8. Tuskegee University: Research conducted by Rutgers University recognized Tuskegee, alongside Xavier and Dillard, as top HBCUs for economic mobility. Alumni median earnings are about $1,500 above the median for Black alumni in Alabama. One-third of Tuskegee students are STEM majors, and about two-thirds are women. More than half are Pell Grant students. Alumni tend to earn average or low salaries compared to their peers from colleges in the U.S., which is partially due to the lower cost of living and salaries in the South compared to more expensive areas such as California or New York.

9. Alcorn State University: Alcorn State in Mississippi offers a slightly better economic boost compared to other HBCUs, with median earnings about $450 above the median for Black graduates in Mississippi. The university serves a high rate of Pell students and offers a degree at a relatively low cost. Nearly 80% of Alcorn students are Pell recipients, and students pay an annual net price of $16,031. However, the university also has a high default rate of 21%. The top program for salary at Alcorn State is agricultural business and management, where alumni starting salaries fall in the upper 80th percentile for students with the same degree.

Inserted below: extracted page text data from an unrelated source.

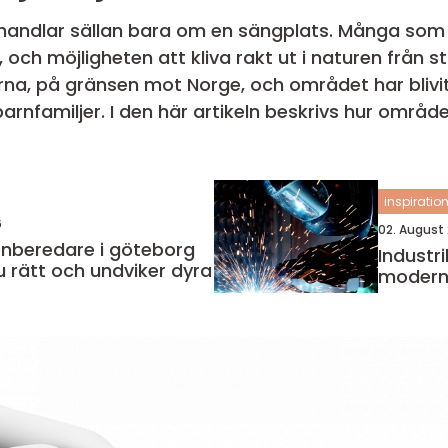
handlar sällan bara om en sängplats. Många som r
 sjö, och möjligheten att kliva rakt ut i naturen från
rna, på gränsen mot Norge, och området har blivit 
hur området runt Grövelsjön är
inspiratio
6
02. August
nberedare i göteborg
Industri
du rätt och undviker dyra
modern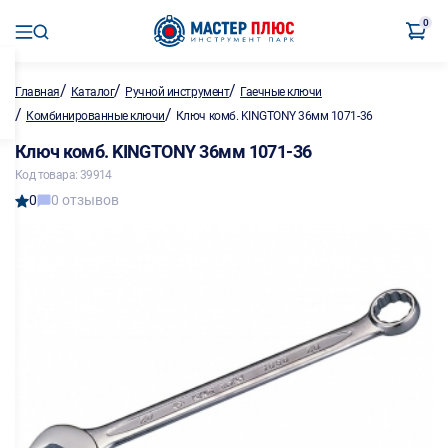
0
/
/
/
Главная
Каталог
Ручной инструмент
Гаечные ключи
/
/
Комбинированные ключи
Ключ комб. KINGTONY 36мм 1071-36
Ключ комб. KINGTONY 36мм 1071-36
Код товара: 39914
0
0 отзывов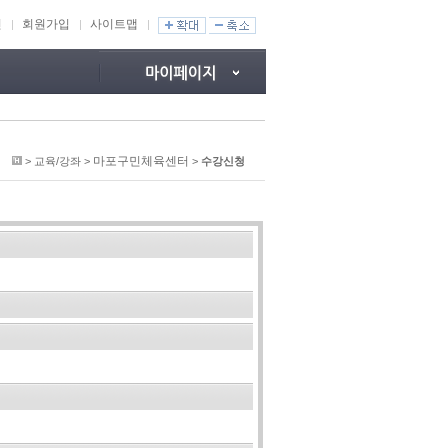
인
회원가입
사이트맵
마포구민체육센터
> 교육/강좌 >
>
수강신청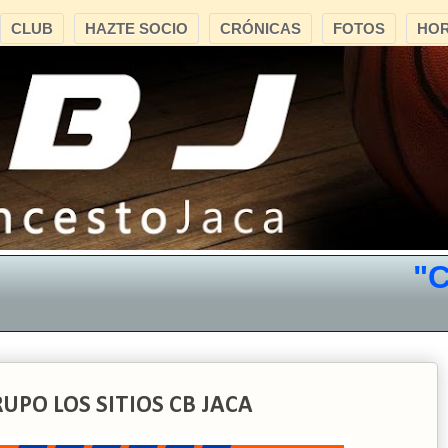
CLUB
HAZTE SOCIO
CRÓNICAS
FOTOS
HOR
"CB J
UPO LOS SITIOS CB JACA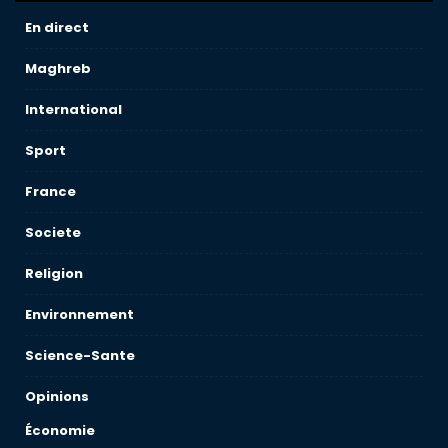
En direct
Maghreb
International
Sport
France
Societe
Religion
Environnement
Science-Sante
Opinions
Économie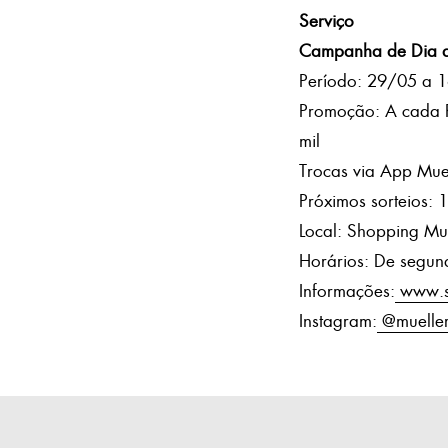
Serviço
Campanha de Dia d
Período: 29/05 a 
Promoção: A cada R
mil
Trocas via App Mue
Próximos sorteios:
Local: Shopping Mu
Horários: De segun
Informações:
www.sh
Instagram:
@muelle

10. Dillard University: Dillard also offers a small financial boost for low income students in Louisiana, with 76% of students receiving the Pell Grant and median earnings $415 over the salary threshold for Black alumni. Dillard has also been recognized for the role it plays in economic mobility for its students based on research conducted at Rutgers. Dillard graduate Ruth Simmons, now president of Prairie View A&M University, was the first Black president of an Ivy League school when she headed Brown University from 2001 to 2012.